Functional effects of the mutations

The functional effects of the unique SNPs in drug-resistance genes in different bacteria were predicted using PROVEAN webserver with Score thresholds for prediction as of −2.5. The variants with score equal to or below of −2.5 were considered “deleterious”, and the variants with score of above −2.5 were considered “neutral”57.

Blast search

A customized BLAST database was created with wild type and mutated small nucleotide stretches of drug resistance determining regions of associated genes. The mutated sequences were modified wild type sequences with incorporation of single mutations enlisted in DRAGdb. blastall, a package for BLAST search was used58. formatdb utility from that package was used for converting nucleotide FASTA sequences to BLAST database. blastn program was used to find similar sequences to query sequences in the BLAST database.

DRAGdb user interface

The ‘HOME’ page of DRAGdb web interface provides two different search options: 1) keyword search: a single keyword can be searched specific to bacteria, resistant drugs, genes, geographical location or ‘ALL’ option to search in any category. 2) Advance search: three fields are present where bacteria and gene name are mandatory and drug name is optional. Both the search options will generate a table giving details of the mutations related to the search and also provide the number of specific entries. The DRAGdb result pages also contain hyperlinked Ensembl Bacteria IDs, PROVEAN score and PubMed IDs. To keep with the open access policy, the result table can be downloaded by the users. The ‘BROWSE’ page allows users to browse DRAGdb data in three categories: 6 drugs, 12 genes, and 126 bacterial species. It shows the comparison of DRAGdb data with other tuberculosis databases namely, TBDReaMDB and MUBII-TB-DB. The ‘Organisms’ section is further divided into 3 parts: ‘Mycobacterium tuberculosis’, ‘ESKAPE’ and ‘others’ which includes other bacterial species. The entries within the three categories are linked to DRAGdb table and provide specific results with details of the gene mutations. The nucleotide BLAST search with customized BLAST database is incorporated in the ‘TOOL’ page to determine whether the users input bacterial gene sequence is drug resistant.

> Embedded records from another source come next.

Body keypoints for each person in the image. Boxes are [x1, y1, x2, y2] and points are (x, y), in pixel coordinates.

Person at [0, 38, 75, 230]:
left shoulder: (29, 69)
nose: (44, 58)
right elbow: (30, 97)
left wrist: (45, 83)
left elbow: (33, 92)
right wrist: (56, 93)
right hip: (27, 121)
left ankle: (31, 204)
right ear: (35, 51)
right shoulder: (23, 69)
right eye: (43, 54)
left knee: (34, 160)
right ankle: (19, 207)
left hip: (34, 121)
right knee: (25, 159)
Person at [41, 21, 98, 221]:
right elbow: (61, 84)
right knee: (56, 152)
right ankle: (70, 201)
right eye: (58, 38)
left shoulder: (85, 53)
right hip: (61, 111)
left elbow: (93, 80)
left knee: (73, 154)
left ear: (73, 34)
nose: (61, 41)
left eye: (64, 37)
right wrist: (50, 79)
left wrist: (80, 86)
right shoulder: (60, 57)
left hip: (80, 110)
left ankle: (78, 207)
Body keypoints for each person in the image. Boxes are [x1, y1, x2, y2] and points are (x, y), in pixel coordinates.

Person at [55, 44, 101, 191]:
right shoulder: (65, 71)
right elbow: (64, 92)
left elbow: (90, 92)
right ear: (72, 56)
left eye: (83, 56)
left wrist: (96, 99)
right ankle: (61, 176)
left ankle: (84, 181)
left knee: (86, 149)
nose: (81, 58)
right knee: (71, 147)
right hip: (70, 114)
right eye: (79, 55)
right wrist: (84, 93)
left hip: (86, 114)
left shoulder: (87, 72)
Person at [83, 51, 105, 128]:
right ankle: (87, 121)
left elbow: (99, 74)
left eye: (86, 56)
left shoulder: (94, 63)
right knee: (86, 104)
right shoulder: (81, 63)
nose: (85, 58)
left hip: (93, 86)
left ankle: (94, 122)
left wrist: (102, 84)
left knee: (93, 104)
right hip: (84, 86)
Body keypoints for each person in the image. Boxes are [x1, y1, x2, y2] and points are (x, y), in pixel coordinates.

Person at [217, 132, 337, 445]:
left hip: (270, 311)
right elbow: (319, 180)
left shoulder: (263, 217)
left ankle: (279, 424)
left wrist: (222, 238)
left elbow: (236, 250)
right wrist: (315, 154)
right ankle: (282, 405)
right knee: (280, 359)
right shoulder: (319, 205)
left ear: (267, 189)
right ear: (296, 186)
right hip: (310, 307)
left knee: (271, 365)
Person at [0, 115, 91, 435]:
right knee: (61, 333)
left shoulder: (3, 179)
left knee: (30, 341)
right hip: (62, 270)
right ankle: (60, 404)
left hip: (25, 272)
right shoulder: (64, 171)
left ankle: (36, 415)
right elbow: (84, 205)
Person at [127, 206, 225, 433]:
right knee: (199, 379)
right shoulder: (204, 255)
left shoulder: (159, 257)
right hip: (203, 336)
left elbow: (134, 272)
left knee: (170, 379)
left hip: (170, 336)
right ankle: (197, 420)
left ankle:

Users can define the ‘E-value’ for BLAST operation. The output page shows the user input sequence, the DRAGDB_ID of the best hit, the BLAST score and E-value of the hit. ‘OTHER LINKS’ page is also included to help users find popular TB and antibiotic resistance related databases and webservers. To guide users through DRAGdb, a ‘HELP’ page is also presented in the online web server.

Data visualization

The bar plots for representation of frequency % of various codon level mutations of drug resistance genes across bacterial species were drawn using Microsoft office excel. The circular plots for representations of homoplasy and pleiotropy were drawn using ‘circlize’ R package59.